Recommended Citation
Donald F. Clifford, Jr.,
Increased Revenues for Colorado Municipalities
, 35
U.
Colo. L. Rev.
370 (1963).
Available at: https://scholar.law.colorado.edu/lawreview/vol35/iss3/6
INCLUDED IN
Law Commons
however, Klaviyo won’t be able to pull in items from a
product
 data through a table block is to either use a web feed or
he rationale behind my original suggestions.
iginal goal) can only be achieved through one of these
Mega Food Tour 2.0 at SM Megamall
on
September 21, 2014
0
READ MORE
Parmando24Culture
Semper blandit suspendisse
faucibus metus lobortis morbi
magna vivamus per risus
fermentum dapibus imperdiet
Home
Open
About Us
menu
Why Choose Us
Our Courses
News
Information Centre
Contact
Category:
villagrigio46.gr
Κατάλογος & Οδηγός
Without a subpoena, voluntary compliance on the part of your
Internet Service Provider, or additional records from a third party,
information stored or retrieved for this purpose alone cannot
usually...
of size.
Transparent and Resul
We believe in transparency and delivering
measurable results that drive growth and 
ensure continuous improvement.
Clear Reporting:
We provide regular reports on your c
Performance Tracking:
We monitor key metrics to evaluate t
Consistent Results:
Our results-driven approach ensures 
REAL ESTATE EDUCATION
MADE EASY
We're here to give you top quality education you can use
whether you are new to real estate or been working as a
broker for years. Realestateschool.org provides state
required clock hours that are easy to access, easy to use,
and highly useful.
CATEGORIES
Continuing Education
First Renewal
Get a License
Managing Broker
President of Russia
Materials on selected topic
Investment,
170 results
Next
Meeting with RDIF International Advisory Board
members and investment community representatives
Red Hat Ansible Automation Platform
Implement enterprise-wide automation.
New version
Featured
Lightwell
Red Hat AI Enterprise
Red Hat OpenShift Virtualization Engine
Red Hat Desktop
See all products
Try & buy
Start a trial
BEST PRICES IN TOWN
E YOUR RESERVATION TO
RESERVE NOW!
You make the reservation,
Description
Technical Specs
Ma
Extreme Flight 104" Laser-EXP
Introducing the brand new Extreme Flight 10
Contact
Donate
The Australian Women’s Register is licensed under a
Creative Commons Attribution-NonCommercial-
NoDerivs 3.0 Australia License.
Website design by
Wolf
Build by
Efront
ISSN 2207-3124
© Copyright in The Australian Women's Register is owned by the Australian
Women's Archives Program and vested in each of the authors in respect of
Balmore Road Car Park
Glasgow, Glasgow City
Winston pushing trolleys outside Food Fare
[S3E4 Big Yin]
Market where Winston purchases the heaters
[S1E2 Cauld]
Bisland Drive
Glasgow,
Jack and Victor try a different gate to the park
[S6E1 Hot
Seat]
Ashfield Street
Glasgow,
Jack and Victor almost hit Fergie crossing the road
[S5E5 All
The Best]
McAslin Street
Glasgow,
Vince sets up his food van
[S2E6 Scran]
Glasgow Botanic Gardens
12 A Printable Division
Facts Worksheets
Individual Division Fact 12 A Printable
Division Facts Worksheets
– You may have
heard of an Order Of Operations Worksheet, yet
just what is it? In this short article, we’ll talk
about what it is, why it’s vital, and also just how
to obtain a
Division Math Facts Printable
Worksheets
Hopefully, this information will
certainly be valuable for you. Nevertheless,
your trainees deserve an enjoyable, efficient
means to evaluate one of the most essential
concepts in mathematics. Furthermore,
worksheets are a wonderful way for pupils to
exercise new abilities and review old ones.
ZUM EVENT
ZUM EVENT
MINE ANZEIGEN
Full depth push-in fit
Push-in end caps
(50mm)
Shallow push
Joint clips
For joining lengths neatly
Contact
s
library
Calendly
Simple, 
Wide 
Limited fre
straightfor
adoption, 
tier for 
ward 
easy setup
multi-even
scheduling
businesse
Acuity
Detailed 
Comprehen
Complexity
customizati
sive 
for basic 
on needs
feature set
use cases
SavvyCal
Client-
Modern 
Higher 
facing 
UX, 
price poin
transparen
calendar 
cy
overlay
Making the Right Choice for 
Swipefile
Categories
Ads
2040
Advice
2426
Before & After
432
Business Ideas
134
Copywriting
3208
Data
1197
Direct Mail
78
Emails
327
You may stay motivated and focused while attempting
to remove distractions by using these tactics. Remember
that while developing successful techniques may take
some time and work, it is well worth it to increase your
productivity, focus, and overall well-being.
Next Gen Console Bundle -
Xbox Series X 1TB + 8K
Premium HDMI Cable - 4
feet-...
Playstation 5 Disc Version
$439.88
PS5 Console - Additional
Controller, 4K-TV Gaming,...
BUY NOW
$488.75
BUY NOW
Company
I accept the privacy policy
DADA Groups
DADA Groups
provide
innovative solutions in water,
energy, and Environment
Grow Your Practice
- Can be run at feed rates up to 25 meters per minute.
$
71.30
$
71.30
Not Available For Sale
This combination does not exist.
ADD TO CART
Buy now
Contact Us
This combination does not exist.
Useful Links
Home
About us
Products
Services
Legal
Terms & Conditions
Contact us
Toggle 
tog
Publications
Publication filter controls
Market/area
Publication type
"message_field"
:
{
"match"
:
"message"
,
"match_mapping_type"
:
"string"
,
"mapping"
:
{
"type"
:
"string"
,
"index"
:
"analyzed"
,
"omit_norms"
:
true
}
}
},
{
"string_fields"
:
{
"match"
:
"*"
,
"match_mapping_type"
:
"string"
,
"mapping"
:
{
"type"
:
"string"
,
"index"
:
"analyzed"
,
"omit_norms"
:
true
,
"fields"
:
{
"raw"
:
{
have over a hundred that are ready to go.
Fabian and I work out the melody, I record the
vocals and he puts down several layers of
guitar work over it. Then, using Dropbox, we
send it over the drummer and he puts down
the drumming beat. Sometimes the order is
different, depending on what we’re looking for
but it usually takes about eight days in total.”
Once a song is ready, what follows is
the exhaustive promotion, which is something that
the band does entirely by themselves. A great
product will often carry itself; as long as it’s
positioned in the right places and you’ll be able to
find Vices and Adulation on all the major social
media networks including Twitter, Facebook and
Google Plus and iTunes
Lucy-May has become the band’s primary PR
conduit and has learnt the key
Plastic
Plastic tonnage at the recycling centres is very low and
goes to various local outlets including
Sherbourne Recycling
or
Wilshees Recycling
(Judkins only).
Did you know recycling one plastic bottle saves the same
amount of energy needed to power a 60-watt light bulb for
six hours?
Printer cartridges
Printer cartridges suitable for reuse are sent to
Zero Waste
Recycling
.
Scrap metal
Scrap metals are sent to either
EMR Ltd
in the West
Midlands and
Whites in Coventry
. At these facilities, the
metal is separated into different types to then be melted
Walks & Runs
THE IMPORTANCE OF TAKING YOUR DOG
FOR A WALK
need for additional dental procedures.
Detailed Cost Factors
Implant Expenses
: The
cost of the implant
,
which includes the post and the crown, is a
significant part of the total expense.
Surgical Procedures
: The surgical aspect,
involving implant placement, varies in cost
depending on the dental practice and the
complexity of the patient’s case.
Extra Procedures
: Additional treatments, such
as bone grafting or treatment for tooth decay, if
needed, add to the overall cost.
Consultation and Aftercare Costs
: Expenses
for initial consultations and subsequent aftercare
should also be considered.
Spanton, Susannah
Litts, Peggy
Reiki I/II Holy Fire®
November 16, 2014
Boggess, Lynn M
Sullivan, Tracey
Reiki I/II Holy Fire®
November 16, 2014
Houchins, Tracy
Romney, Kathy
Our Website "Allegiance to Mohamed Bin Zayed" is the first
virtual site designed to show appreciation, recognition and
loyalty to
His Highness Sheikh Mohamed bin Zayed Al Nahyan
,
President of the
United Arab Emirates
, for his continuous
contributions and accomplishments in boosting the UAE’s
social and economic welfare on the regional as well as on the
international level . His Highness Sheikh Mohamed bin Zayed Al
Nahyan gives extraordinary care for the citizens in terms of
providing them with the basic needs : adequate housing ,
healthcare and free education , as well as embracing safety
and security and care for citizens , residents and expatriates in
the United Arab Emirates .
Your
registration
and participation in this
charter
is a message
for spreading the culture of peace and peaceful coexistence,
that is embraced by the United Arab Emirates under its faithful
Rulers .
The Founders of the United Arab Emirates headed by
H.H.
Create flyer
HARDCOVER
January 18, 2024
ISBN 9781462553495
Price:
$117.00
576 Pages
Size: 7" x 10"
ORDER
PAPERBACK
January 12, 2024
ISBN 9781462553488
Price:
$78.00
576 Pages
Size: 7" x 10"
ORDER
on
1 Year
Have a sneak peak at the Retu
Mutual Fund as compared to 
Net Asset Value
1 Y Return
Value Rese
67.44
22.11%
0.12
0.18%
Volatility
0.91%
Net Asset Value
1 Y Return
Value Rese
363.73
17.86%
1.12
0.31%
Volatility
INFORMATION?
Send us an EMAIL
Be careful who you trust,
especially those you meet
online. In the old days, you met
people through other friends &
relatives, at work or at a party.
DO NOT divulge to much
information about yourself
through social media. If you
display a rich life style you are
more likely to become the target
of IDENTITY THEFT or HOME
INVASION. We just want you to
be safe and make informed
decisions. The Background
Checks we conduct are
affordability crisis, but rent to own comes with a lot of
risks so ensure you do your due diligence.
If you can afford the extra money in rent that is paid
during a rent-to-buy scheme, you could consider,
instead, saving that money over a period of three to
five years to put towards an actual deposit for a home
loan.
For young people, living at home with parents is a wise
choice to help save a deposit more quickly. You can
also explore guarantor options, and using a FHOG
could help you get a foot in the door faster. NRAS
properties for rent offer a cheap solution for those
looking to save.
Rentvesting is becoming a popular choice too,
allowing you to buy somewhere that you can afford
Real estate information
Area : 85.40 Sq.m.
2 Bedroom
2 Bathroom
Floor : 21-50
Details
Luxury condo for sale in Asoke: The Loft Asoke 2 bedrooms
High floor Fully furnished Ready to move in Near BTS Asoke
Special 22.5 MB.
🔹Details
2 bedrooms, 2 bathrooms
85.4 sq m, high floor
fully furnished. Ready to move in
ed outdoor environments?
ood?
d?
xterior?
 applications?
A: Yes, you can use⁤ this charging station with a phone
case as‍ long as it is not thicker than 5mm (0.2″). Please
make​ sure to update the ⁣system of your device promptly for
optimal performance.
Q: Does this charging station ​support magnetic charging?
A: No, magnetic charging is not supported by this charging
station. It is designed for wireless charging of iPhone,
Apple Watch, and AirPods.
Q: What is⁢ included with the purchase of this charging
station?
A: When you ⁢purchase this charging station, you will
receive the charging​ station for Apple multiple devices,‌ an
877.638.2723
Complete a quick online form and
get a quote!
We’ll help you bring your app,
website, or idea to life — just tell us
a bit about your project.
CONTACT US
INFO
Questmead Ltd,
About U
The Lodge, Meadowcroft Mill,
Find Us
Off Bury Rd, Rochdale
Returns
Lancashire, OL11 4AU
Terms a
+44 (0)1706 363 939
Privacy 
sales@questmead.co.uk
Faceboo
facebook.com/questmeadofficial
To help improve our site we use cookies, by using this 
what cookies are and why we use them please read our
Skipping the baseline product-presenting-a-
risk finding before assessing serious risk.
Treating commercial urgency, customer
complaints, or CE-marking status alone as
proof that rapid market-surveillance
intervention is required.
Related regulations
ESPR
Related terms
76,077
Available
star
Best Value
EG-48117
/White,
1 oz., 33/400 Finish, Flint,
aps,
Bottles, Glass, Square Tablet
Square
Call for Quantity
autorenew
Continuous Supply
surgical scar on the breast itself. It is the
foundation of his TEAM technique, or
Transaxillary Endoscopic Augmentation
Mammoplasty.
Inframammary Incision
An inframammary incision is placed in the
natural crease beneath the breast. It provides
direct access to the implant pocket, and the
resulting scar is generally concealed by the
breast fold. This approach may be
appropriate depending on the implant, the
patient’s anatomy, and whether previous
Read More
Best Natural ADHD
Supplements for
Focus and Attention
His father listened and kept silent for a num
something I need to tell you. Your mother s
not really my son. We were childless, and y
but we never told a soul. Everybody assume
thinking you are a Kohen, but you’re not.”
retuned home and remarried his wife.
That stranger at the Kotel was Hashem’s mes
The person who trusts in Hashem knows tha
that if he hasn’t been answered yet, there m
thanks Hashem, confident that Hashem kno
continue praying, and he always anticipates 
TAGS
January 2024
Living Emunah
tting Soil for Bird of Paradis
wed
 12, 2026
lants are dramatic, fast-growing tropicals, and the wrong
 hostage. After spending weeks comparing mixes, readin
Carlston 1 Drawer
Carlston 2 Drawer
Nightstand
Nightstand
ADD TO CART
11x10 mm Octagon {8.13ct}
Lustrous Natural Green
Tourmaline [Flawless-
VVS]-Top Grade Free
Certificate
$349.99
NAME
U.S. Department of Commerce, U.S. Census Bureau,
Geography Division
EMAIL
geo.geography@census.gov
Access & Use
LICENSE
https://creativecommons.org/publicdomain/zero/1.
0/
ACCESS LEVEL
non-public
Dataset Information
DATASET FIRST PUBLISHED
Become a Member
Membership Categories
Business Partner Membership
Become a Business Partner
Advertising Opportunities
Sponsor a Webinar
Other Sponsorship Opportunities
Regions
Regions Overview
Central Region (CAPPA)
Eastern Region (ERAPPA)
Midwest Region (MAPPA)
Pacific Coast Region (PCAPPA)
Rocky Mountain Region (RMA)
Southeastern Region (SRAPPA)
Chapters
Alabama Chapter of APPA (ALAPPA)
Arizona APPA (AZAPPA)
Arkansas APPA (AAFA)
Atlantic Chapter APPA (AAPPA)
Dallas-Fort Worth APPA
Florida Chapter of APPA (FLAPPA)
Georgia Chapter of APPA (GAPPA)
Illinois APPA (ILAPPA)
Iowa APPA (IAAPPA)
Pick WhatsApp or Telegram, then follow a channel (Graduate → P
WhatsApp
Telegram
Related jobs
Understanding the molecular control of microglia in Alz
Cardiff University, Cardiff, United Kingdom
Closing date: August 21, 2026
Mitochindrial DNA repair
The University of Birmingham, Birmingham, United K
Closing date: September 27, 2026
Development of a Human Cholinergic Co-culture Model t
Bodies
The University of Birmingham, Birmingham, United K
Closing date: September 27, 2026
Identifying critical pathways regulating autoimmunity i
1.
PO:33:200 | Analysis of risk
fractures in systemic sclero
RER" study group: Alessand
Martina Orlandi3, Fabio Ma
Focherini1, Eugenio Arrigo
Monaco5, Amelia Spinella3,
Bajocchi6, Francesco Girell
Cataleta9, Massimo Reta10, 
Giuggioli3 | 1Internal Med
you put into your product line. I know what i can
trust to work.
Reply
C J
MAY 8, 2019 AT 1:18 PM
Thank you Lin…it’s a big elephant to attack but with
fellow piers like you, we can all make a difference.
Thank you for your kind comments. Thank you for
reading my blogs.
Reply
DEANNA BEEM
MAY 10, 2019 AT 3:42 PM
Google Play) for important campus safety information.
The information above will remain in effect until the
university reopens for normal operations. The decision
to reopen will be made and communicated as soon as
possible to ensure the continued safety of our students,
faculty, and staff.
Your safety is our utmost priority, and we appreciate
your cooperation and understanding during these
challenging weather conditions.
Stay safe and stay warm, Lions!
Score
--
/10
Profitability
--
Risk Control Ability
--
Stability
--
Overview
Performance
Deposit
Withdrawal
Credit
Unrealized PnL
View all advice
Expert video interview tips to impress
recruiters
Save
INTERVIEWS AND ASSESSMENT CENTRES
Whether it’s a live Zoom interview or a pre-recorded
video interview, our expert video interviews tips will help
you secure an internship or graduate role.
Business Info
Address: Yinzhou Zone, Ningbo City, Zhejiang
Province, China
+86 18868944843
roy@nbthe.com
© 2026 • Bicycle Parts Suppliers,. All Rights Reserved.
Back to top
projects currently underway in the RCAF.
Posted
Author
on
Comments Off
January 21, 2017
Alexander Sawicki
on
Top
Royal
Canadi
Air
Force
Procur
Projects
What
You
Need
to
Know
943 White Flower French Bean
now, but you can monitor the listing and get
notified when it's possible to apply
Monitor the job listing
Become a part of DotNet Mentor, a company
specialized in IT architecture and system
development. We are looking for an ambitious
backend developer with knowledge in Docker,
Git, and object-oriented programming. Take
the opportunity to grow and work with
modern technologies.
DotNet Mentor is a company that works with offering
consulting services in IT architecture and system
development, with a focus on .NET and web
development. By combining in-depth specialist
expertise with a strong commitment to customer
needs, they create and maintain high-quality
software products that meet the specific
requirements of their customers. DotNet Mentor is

--- --- ---

> Instructions to follow
Retype the stretch of data from its first line through the line containing "We're here to", reproducing each line exactly.

> Your response
Recommended Citation
Donald F. Clifford, Jr.,
Increased Revenues for Colorado Municipalities
, 35
U.
Colo. L. Rev.
370 (1963).
Available at: https://scholar.law.colorado.edu/lawreview/vol35/iss3/6
INCLUDED IN
Law Commons
however, Klaviyo won’t be able to pull in items from a
product
 data through a table block is to either use a web feed or
he rationale behind my original suggestions.
iginal goal) can only be achieved through one of these
Mega Food Tour 2.0 at SM Megamall
on
September 21, 2014
0
READ MORE
Parmando24Culture
Semper blandit suspendisse
faucibus metus lobortis morbi
magna vivamus per risus
fermentum dapibus imperdiet
Home
Open
About Us
menu
Why Choose Us
Our Courses
News
Information Centre
Contact
Category:
villagrigio46.gr
Κατάλογος & Οδηγός
Without a subpoena, voluntary compliance on the part of your
Internet Service Provider, or additional records from a third party,
information stored or retrieved for this purpose alone cannot
usually...
of size.
Transparent and Resul
We believe in transparency and delivering
measurable results that drive growth and 
ensure continuous improvement.
Clear Reporting:
We provide regular reports on your c
Performance Tracking:
We monitor key metrics to evaluate t
Consistent Results:
Our results-driven approach ensures 
REAL ESTATE EDUCATION
MADE EASY
We're here to give you top quality education you can use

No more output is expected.